● Problem:
Put the records, from the line containing "region: Indiana" through the end of the records, into a two-column CSV with the columns field and value. Give one row for each line's text and its answer, with each in a quoted field and any line breaks replaced by spaces, and leave the pictures out.

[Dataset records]
----------------------------------------

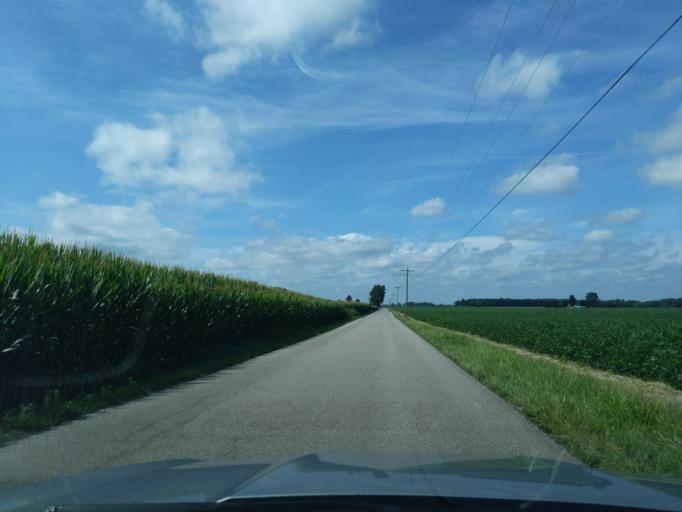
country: US
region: Indiana
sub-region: Ripley County
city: Batesville
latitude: 39.2809
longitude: -85.3476
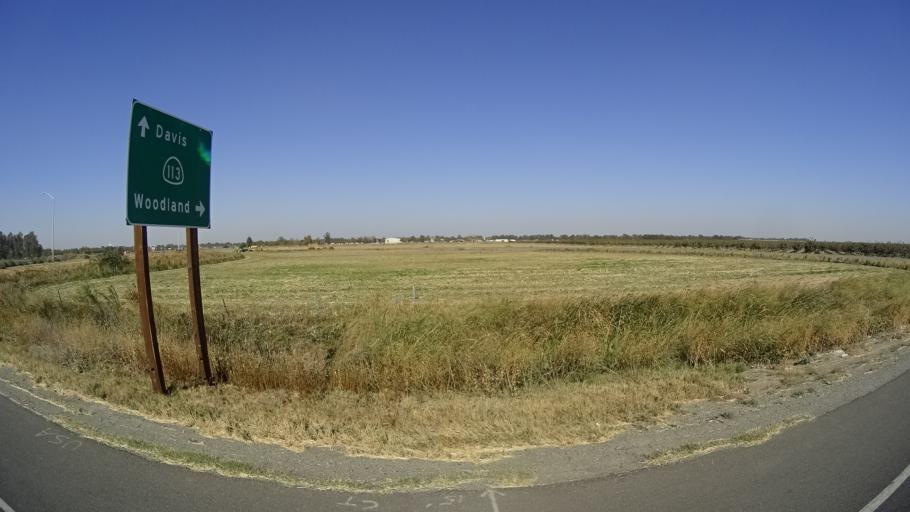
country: US
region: California
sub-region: Yolo County
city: Davis
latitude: 38.5902
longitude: -121.7643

----------------------------------------

● Task output:
field,value
"region:","Indiana"
"sub-region:","Ripley County"
"city:","Batesville"
"latitude:","39.2809"
"longitude:","-85.3476"
"country:","US"
"region:","California"
"sub-region:","Yolo County"
"city:","Davis"
"latitude:","38.5902"
"longitude:","-121.7643"